INTRODUCTION
Allergic rhinitis (AR) is a non-infectious inflammatory disease of the nasal mucosa which is mainly mediated by IgE and driven by Th2 cells after exposure to allergens. The main clinical symptoms are sneezing, a runny nose, nasal itching, and nasal congestion1. It has been reported that 10–40% of adults worldwide suffer from AR, and in developing countries, the situation is even worse, as the number of cases of AR rapidly increased in recent decades, especially in China2. The main treatment methods for AR are allergen avoidance, drug therapy, and specific immunotherapy3. However, drug therapy can only manage symptoms and cannot reverse or alleviate the immune imbalance. Although specific immunotherapy can desensitize patients to allergens and prevent the development of lesions, it has a long treatment cycle, which tends to result in poor patient compliance and unproductive treatments4. Therefore, it is urgent to find new directions for effective treatment.
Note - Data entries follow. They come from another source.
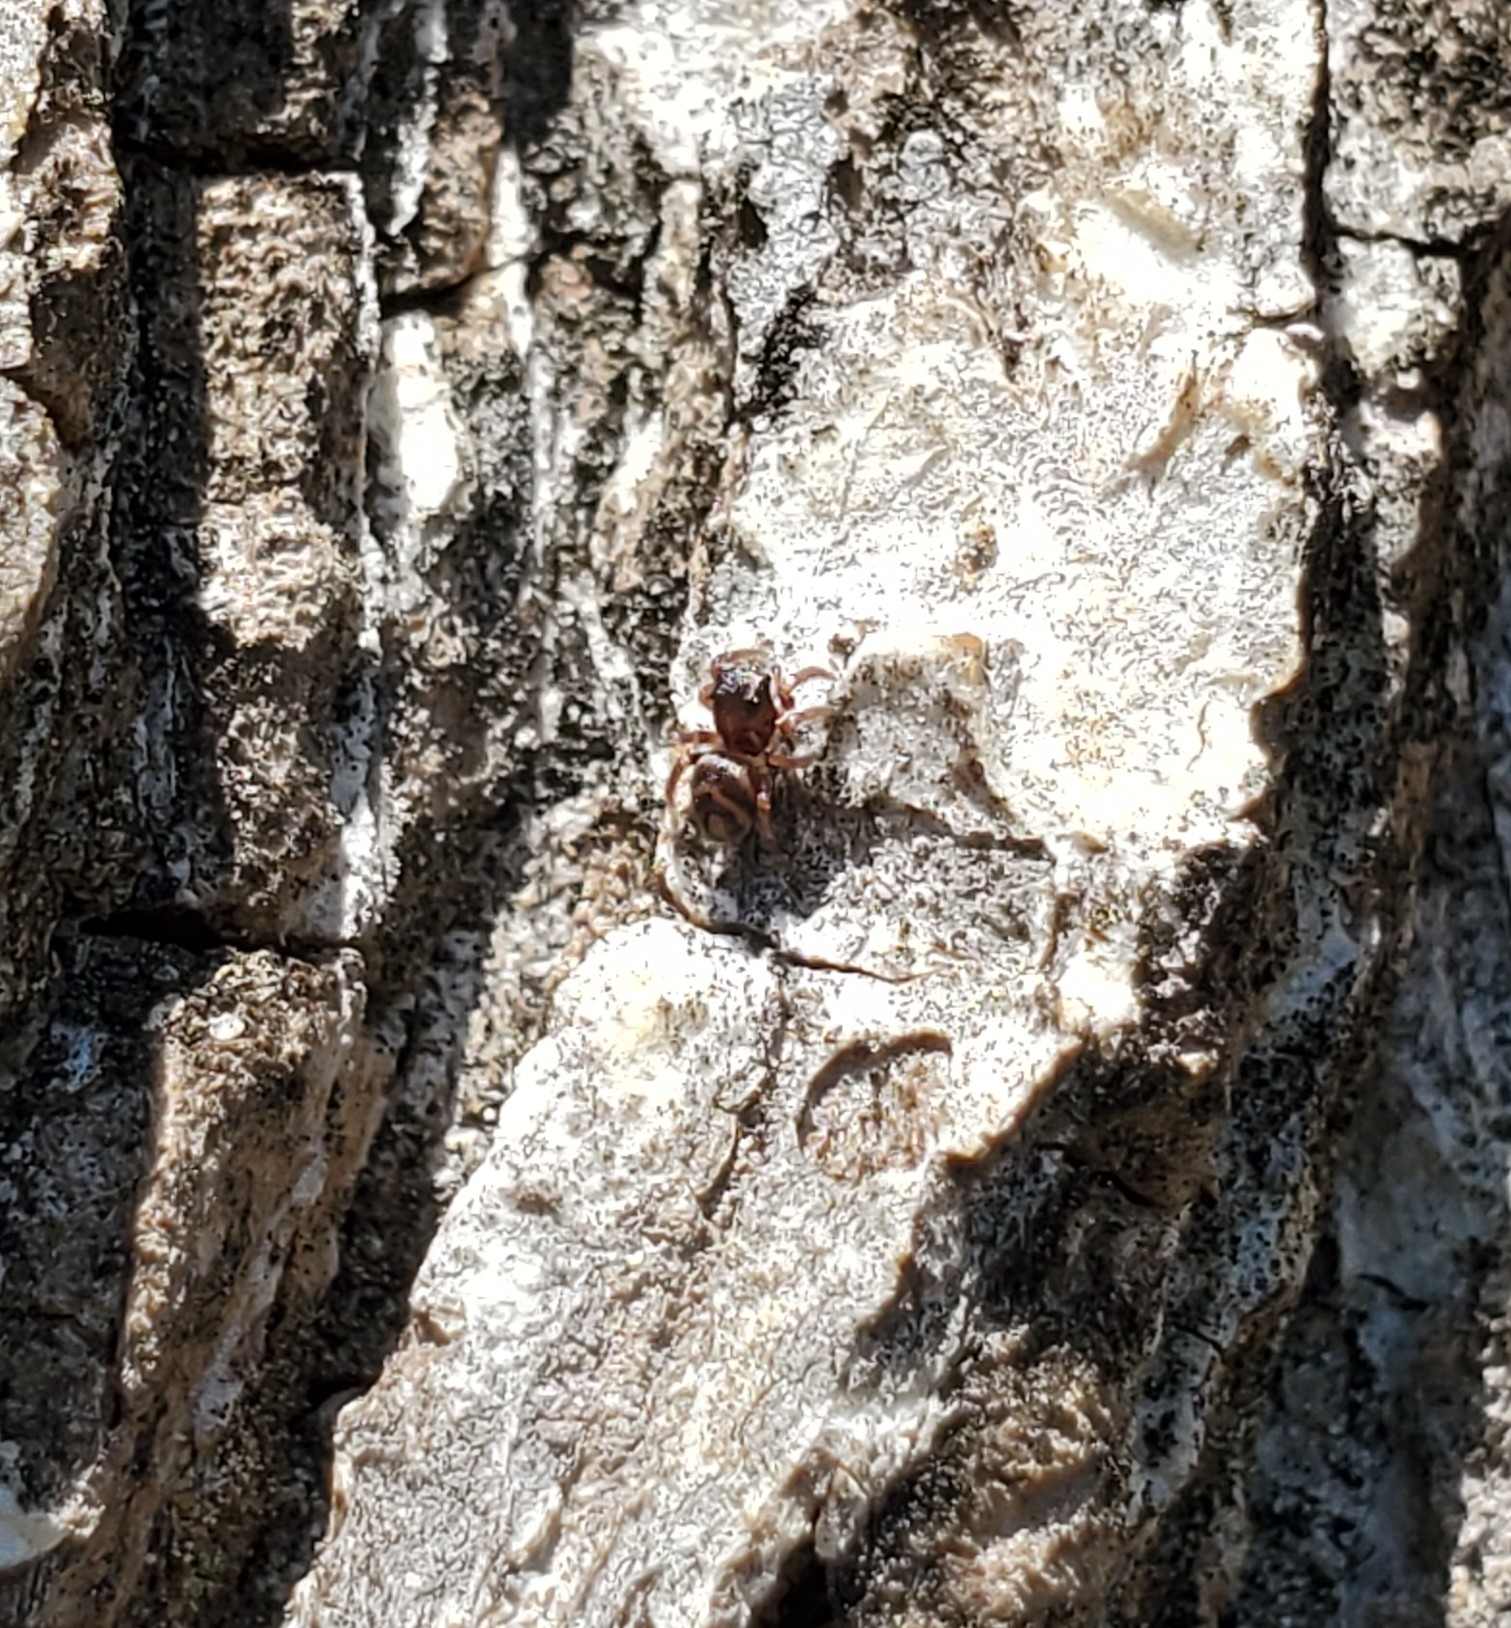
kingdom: Animalia
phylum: Arthropoda
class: Arachnida
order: Araneae
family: Salticidae
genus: Chalcoscirtus
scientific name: Chalcoscirtus diminutus
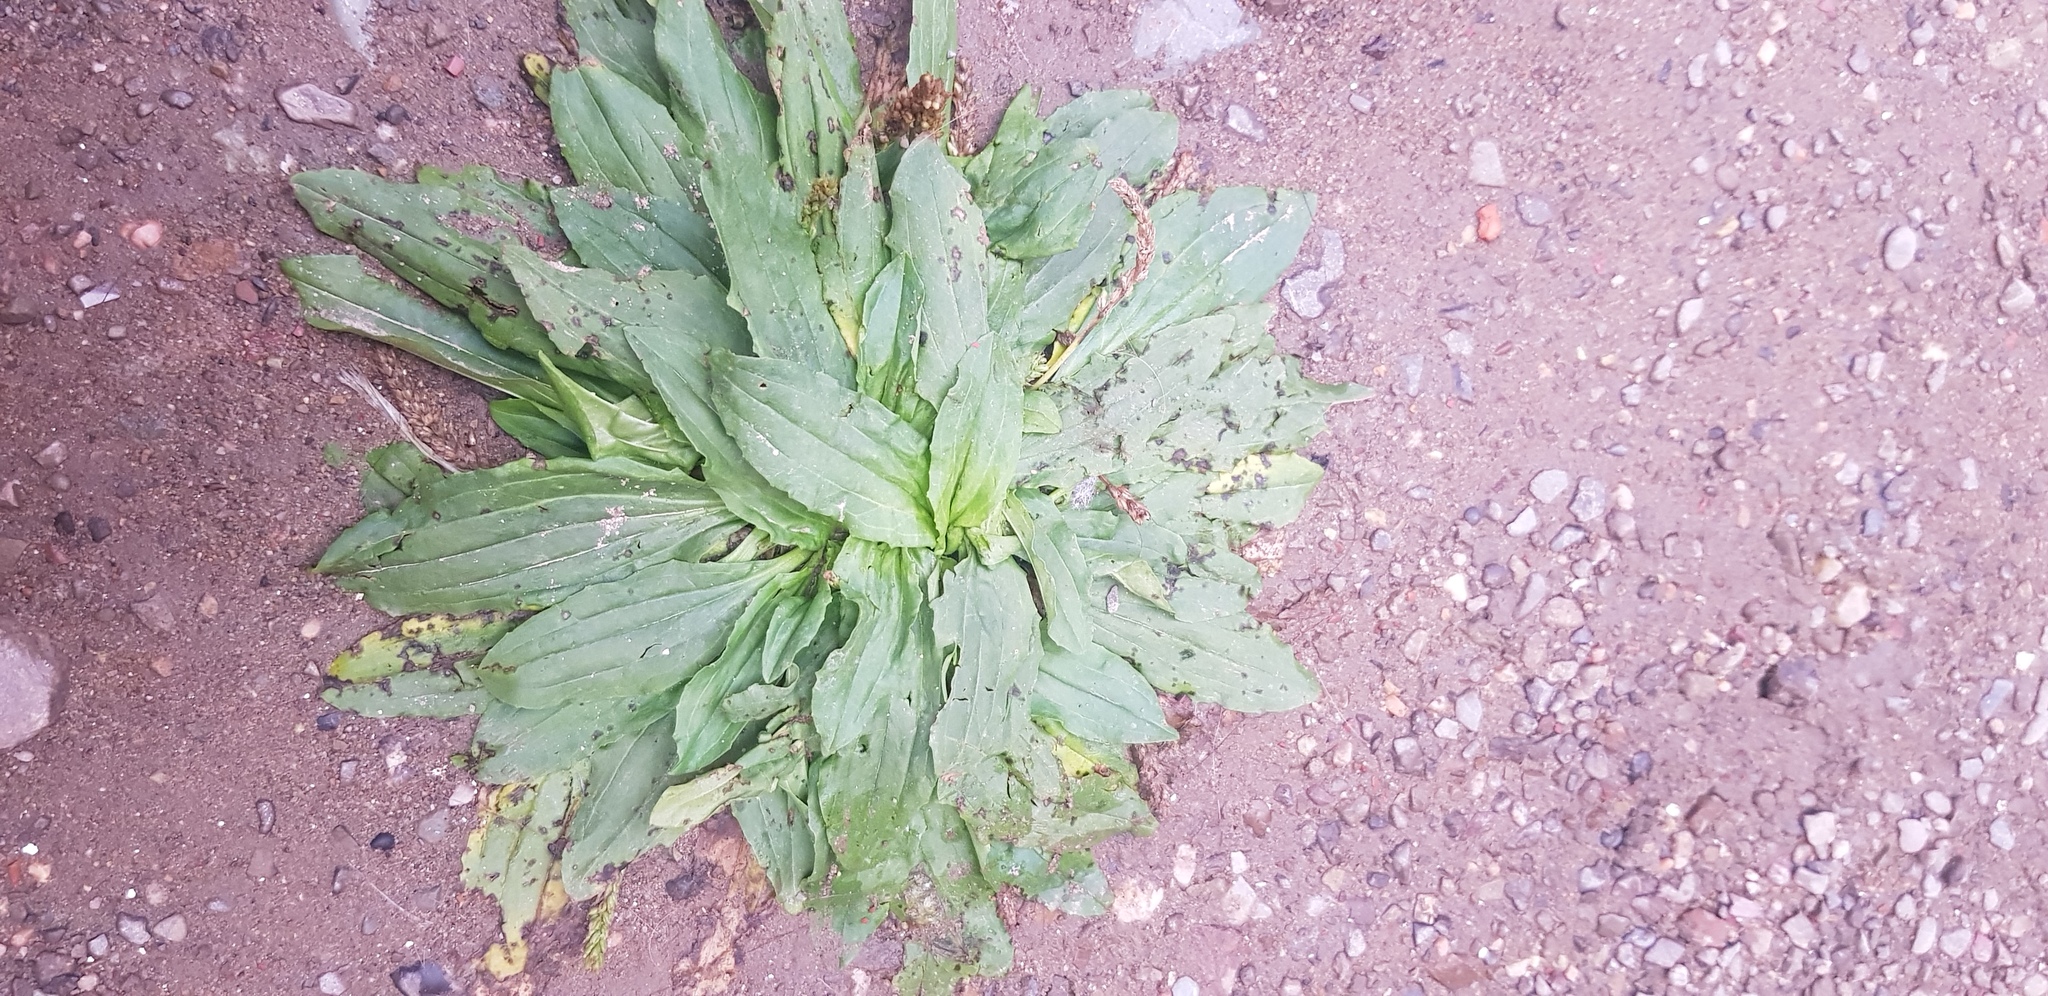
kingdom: Plantae
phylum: Tracheophyta
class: Magnoliopsida
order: Lamiales
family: Plantaginaceae
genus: Plantago
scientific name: Plantago depressa
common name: Depressed plantain
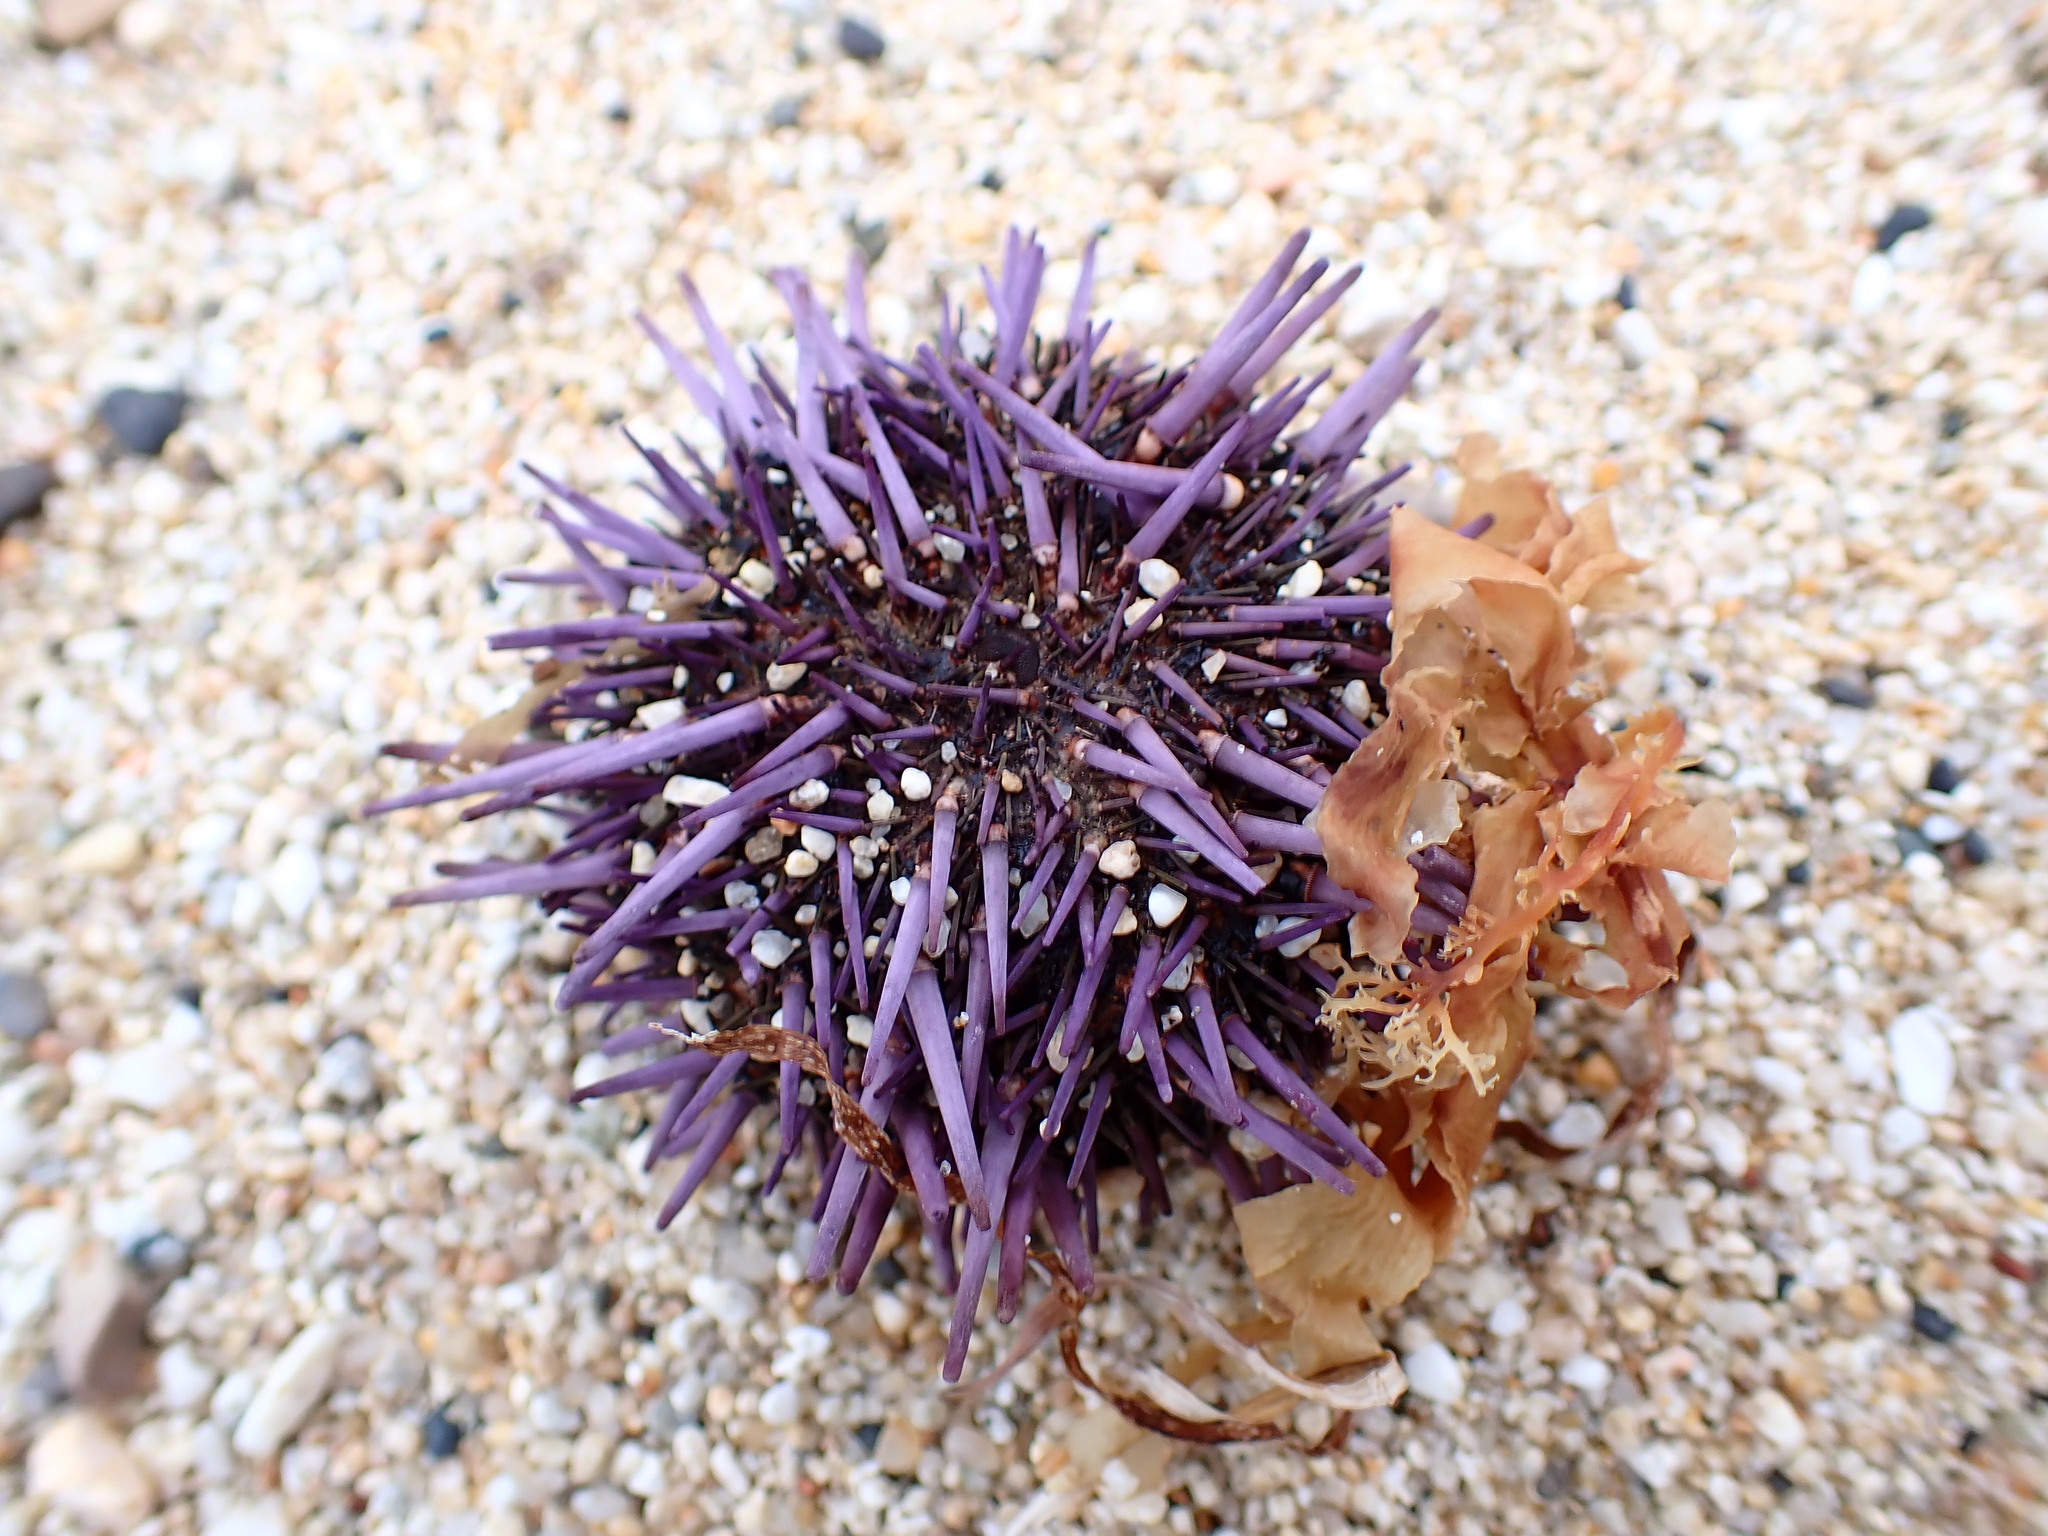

Mesenchymal stem cells (MSCs) have the potential for self-renewal and multi-directional differentiation5 and have immunomodulatory functions6. Previous studies have shown that transplantation of MSCs via the tail vein into an AR mouse model can improve symptoms7, 8. Xenogeneic MSCs have also been proven to exert similar therapeutic effects in AR mice9. In addition, MSCs can also reduce the immunological indicators and adjust the Th1/Th2 reaction balance in AR patients10. The application of MSCs has resulted in definite curative effects. However, MSCs have several disadvantages, including vascular obstruction caused by the large cells11, unpredictable differentiation in the host12, and reported concerns regarding the cancer progression13, 14.
It has also been proven that exosomes secreted by MSCs (MSCs-Exo) have the same efficacy as MSCs; more importantly, transplantation with its associated risks can be avoided15. Exosomes are homogenous vesicles with a diameter of 30–150 nm secreted by a variety of cells16. The vesicles contain different types of proteins, nucleotides, and other substances. Cells can swallow the vesicles through endocytosis so that the active substances in the vesicles can function inside the cells17. MSCs-Exo can mimic the functions of MSCs and exert similar immunomodulatory effects18. Moreover, exosomes do not have a nuclear structure and cannot be amplified in the host, and thus they are safer in clinical application19. However, the clinical use of MSCs-Exo to treat AR has never been investigated. In this paper, we show that AR mice treated with MSCs-Exo by intranasal administration showed a significant improvement in behavior and histology via MAPK signaling.